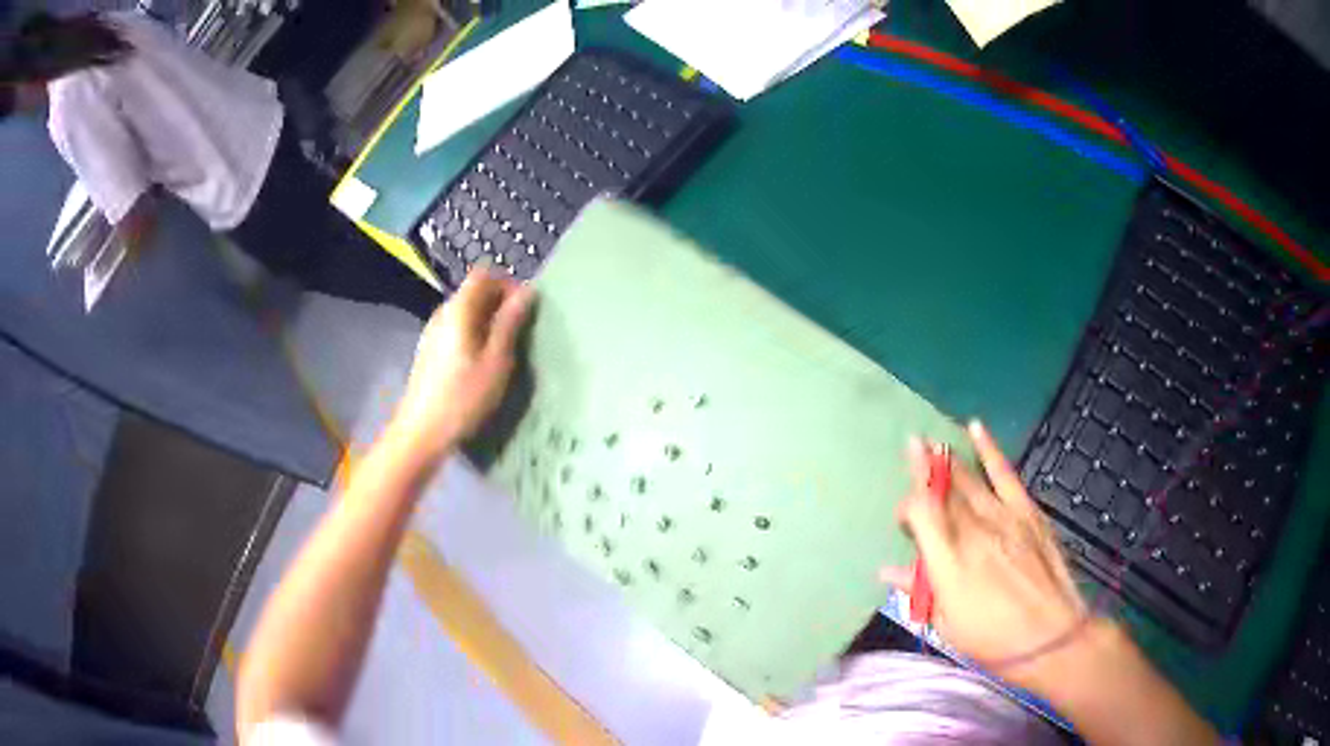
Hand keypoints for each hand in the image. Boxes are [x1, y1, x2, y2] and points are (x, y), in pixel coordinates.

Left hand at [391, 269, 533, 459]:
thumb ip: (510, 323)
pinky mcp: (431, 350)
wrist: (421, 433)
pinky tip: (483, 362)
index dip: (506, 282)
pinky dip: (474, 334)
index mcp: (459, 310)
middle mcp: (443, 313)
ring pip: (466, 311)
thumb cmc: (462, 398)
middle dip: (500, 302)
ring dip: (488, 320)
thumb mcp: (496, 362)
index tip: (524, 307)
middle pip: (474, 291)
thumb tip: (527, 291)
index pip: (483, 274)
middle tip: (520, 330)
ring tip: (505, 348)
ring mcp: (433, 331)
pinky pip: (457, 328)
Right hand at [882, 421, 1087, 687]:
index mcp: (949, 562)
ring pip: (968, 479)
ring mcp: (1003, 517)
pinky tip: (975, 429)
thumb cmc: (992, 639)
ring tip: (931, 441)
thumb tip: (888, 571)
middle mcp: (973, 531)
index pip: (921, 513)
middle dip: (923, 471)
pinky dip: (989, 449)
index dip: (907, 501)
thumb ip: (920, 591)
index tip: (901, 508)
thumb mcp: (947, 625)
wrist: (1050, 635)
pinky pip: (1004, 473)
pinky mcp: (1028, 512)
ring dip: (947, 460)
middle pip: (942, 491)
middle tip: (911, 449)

----

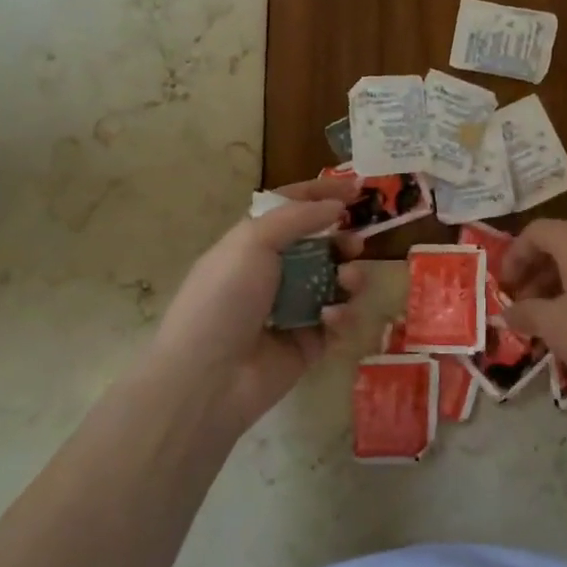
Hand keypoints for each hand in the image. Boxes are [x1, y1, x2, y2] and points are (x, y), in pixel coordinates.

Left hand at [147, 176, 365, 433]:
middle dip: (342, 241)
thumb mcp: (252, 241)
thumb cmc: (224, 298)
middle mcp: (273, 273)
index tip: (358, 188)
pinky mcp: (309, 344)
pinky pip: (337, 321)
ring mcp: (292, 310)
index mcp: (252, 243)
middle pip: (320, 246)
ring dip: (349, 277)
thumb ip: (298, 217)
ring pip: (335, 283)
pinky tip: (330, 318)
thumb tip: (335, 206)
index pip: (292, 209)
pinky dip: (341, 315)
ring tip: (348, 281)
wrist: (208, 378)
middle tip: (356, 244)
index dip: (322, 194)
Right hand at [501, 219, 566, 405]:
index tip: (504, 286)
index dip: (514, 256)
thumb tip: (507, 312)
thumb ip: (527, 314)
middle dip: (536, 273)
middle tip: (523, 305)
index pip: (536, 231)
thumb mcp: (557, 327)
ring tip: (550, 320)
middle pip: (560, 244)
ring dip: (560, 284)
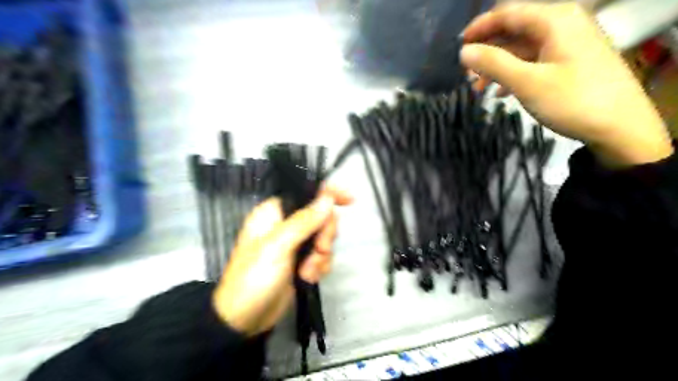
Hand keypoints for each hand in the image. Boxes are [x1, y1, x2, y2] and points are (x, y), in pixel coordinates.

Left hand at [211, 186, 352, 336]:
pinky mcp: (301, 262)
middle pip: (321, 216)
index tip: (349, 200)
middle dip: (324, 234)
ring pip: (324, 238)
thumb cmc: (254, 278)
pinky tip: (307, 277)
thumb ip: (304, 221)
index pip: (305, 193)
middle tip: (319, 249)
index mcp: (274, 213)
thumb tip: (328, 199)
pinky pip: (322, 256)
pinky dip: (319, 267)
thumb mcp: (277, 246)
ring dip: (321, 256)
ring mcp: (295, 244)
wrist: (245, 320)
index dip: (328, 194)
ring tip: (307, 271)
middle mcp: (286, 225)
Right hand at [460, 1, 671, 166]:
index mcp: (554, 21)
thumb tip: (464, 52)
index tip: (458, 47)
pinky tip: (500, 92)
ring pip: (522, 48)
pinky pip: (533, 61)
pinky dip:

----

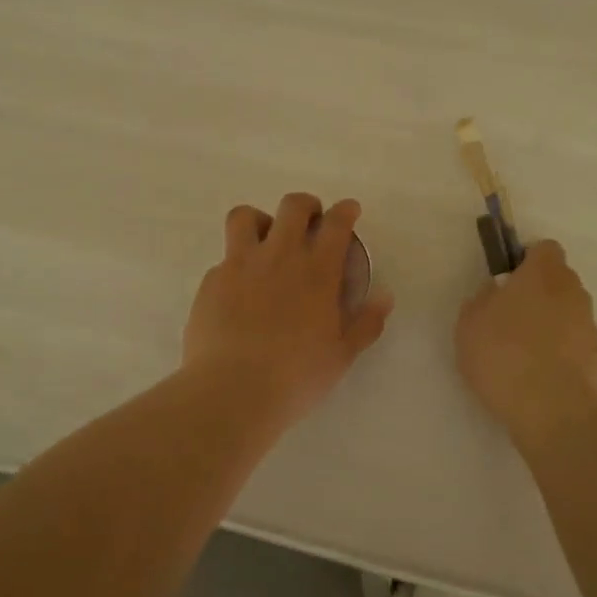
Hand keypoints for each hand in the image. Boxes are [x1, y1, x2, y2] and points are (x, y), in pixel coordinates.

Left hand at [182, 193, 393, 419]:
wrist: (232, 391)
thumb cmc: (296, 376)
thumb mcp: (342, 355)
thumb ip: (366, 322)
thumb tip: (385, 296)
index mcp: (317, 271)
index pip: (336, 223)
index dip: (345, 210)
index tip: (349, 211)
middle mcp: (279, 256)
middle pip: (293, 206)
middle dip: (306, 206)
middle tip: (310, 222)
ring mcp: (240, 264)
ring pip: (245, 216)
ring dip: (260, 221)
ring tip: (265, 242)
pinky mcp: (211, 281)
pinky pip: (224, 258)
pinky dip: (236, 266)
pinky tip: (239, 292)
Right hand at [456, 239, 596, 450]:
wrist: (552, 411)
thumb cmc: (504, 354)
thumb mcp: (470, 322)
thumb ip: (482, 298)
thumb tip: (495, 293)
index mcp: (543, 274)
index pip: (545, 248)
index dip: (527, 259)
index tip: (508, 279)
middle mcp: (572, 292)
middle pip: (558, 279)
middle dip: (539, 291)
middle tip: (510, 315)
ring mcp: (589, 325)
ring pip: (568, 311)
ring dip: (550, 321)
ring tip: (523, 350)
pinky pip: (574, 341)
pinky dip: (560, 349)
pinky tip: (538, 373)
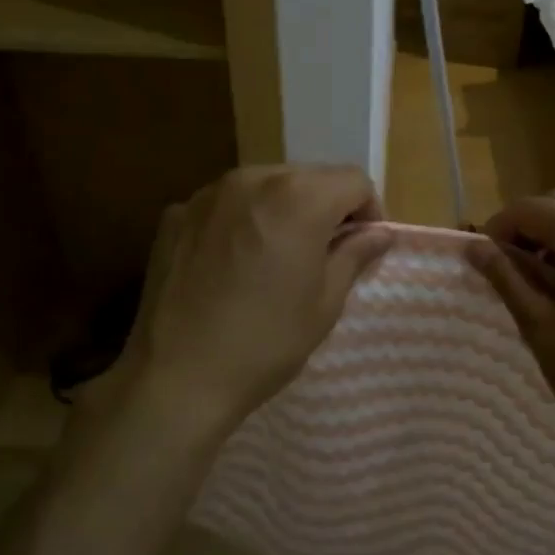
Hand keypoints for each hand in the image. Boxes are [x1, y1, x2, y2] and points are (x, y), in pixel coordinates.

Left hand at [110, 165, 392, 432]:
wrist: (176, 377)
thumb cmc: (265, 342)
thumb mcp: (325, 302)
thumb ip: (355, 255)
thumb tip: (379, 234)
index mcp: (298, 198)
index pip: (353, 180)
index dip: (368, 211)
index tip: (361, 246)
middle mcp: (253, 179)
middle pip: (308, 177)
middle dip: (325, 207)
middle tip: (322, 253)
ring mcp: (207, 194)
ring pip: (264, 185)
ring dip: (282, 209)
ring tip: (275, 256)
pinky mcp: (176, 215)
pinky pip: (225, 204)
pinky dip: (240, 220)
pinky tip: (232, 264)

----

• _Your objective_: Starting with the line above that holds "middle pip: (474, 291)" and stopping with the line that holds "middle tip: (911, 449)", reproduce each line exactly, omitting all other lines.

• _Your solution_:
middle pip: (474, 291)
thumb tip: (527, 291)
index pip: (483, 274)
middle tip: (520, 330)
ring tip: (505, 348)
ring mcp: (433, 331)
pinky pip: (457, 328)
Right hand at [882, 421, 1087, 687]:
index mcp: (949, 562)
ring pip: (968, 479)
ring mcp: (1003, 517)
pinky tip: (975, 429)
thumb cmc: (992, 639)
ring tip: (931, 441)
thumb tip: (888, 571)
middle mcp: (973, 531)
index pip: (921, 513)
middle dip: (923, 471)
pinky dip: (989, 449)
index dip: (907, 501)
thumb ip: (920, 591)
index tip: (901, 508)
thumb mcp: (947, 625)
wrist: (1050, 635)
pinky pip: (1004, 473)
pinky mcp: (1028, 512)
ring dip: (947, 460)
middle pip: (942, 491)
middle tip: (911, 449)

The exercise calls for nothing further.